Bosnian human rights activist

Bakira Hasečić is a Bosnian human rights activist who advocates for the rights of women who were raped during the Bosnian War.

== Early life ==
Hasečić was born to a Bosniak family in Višegrad, a town in Bosnia and Herzegovina close to the border with Serbia. After the onset of the Bosnian War, artillery bombardment of the town led to it falling under the control of the Yugoslav People's Army; after they officially withdrew in May 1992, local Serb leaders established the Serbian Municipality of Višegrad and commenced an ethnic cleansing programme perpetrated by Bosnian Serb soldiers from the Army of Republika Srpska in addition to the White Eagles, a paramilitary group led by Milan Lukić. A detention camp was established at Vilina Vlas, which was found in a 1994 United Nations Commission of Enquiry report to be a location of mass rape. During this period, Hasečić was raped multiple times. Her sister died in Vilina Vlas; of an estimated 200 women imprisoned there, it is alleged fewer than 10 survived internment. In total, 17 members of Hasečić's family were killed.

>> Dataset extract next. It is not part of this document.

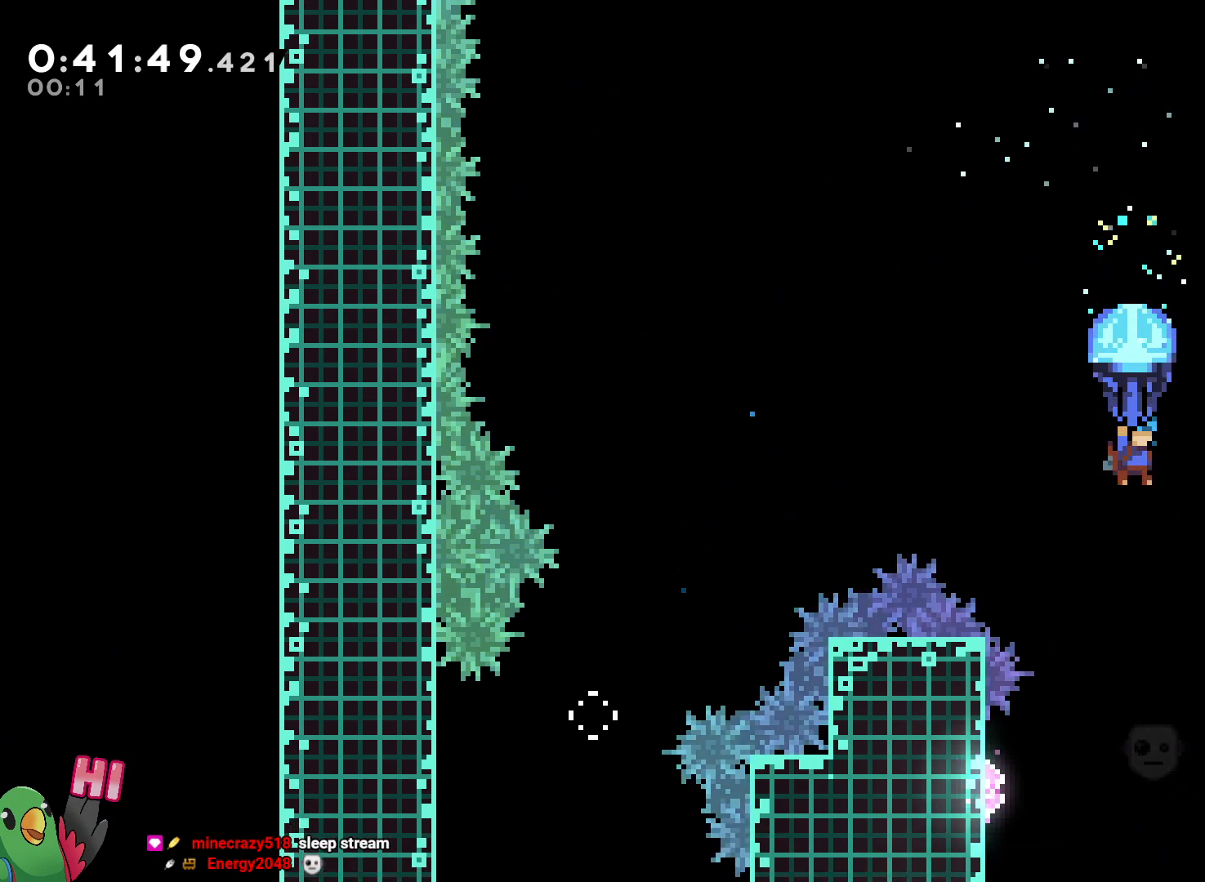
{"dt_ms": 500, "buttons": ["B", "R1"], "left_stick": "center", "right_stick": "center", "events": [[300, "left_stick", "center"]]}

== Human rights activism ==
Locally, Hasečić serves as the president of the Association of Women Victims of War (Bosnian: Udruženje žene-žrtve rata), based in Sarajevo. The organisation campaigns for the rights of female victims of crime during the Bosnian War, including securing financial and psychological aid, and gathering evidence and information about war criminals in hiding in the Republika Srpska with a view to securing their criminal prosecution. Hasečić's work has led to some success; during the trial of Željko Lelek for crimes against humanity committed at Višegrad, Lelek blamed Hasečić for his detention, with judge Paul Melchior Brilman concluding that Lelek’s allegations imply that “Hasečić is a very important person” in his prosecution and asked the accused and his defence attorney when they intended to invite her to testify. The attorney said: “We do not intend to invite her as she already testified as a prosecution witness.” Lelek was subsequently found guilty of rape and other crimes. The Association of Women Victims of War have played a role in 29 war criminals being charged at the International Criminal Tribunal for the Former Yugoslavia (ICTY) and over 70 at Bosnian courts.

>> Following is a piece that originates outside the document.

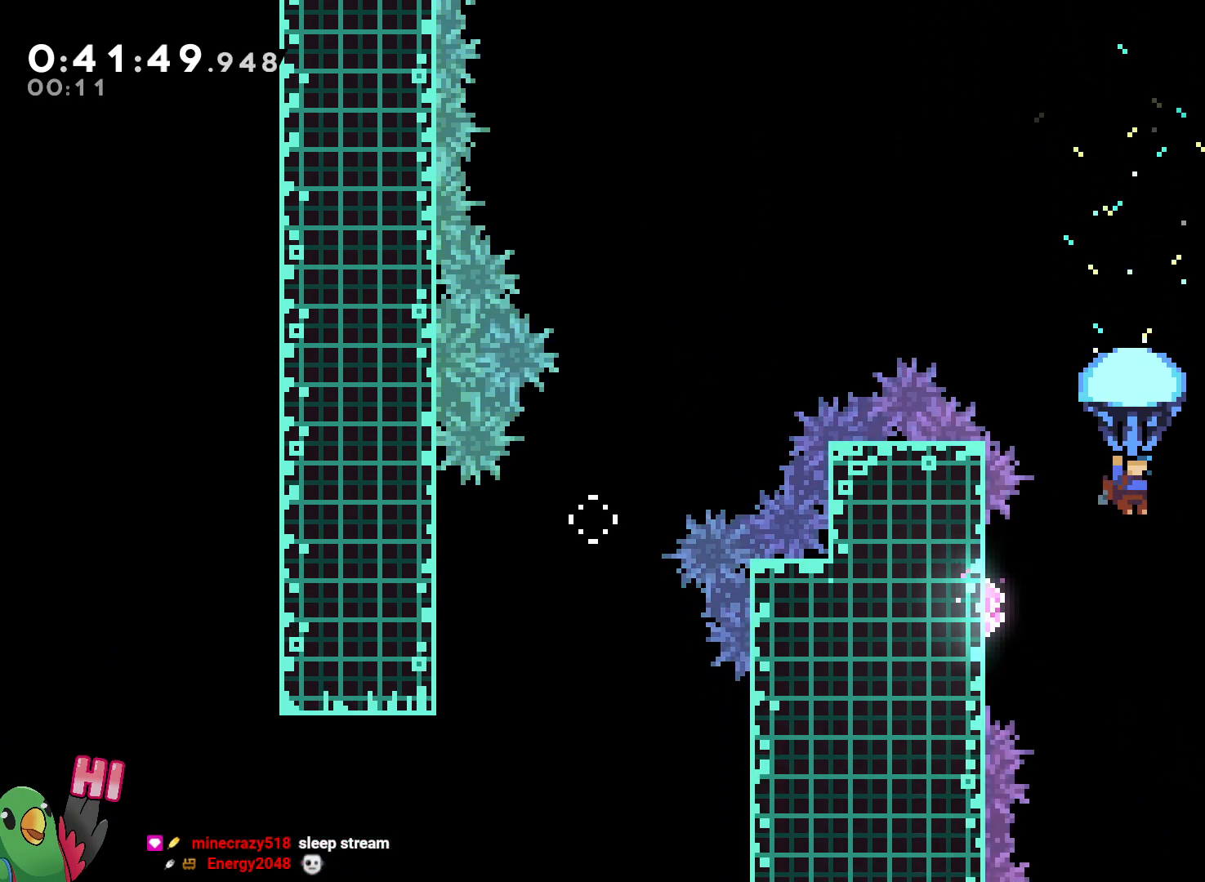
{"dt_ms": 500, "buttons": ["R1"], "left_stick": "center", "right_stick": "center", "events": [[150, "left_stick", "up-left"], [350, "left_stick", "center"], [400, "left_stick", "up-left"], [483, "B", "up"], [500, "left_stick", "center"]]}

Internationally, Hasečić has worked with international organisations including Amnesty International and Human Rights Watch to seek justice for female victims of the Bosnian War, and has also testified on multiple occasions at the ICTY. Hasečić's most prominent campaigning has included calling for rape charges to be added to the indictment against Milan and Sredoje Lukić at the ICTY; at the time, chief prosecutor Carla del Ponte asserted that they lacked the evidence to include those charges due to no witnesses coming forward prior to the indictment's filing, something Hasečić denied. The UN's completion strategy for the Tribunal ruled out prosecutors bringing additional charges or amending existing ones unless a case transferred to another court. Del Ponte suggested the case to transfer to the War Crimes Chamber in Sarajevo and for Hasečić and Women Victims of War to work with state prosecutors there to amend the indictments against the Lukić cousins. Ultimately, the Lukić case was heard at the ICTY in 2008; a late motion from the prosecution to add rape and sexual slavery in Višegrad to the indictment was rejected due to it being felt it prejudiced the right of the accused to have enough time to mount a reasonable defence. Both men were ultimately found guilty of war crimes.

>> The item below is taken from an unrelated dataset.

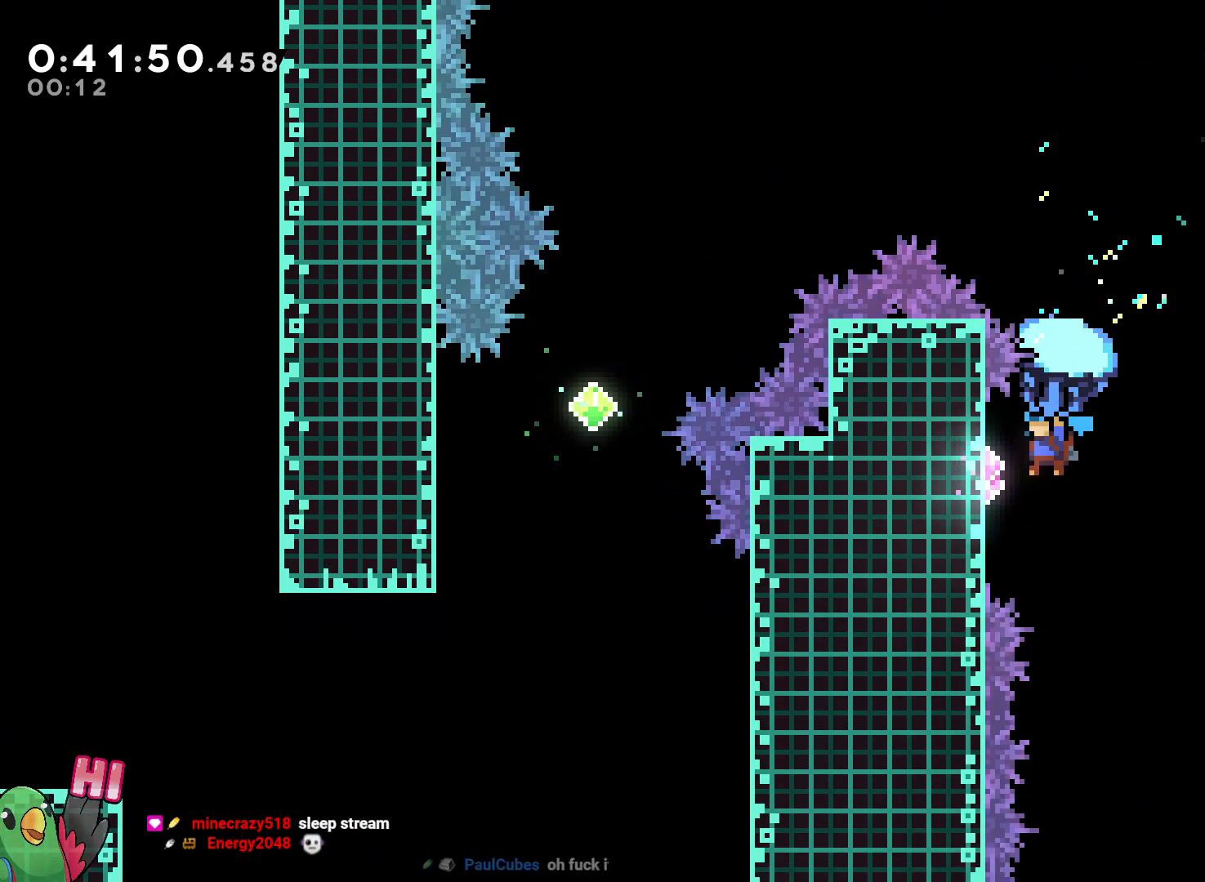
{"dt_ms": 500, "buttons": ["B", "R1"], "left_stick": "up-left", "right_stick": "center", "events": [[33, "left_stick", "up-left"], [317, "B", "down"]]}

Hasečić previously advocated for the return of Muslims to Višegrad, but in 2005 stated she had resigned herself to the fact that "the return has failed, because war criminals continue to live freely there. Almost no [Muslims] returned to the town".

== Media and recognition ==
Hasečić and her work has featured in documentary programmes produced by the BBC and Al Jazeera.

In 2018, Hasečić received an honorary degree from Glasgow Caledonian University in recognition of her work as a human rights advocate for victims of sexual violence.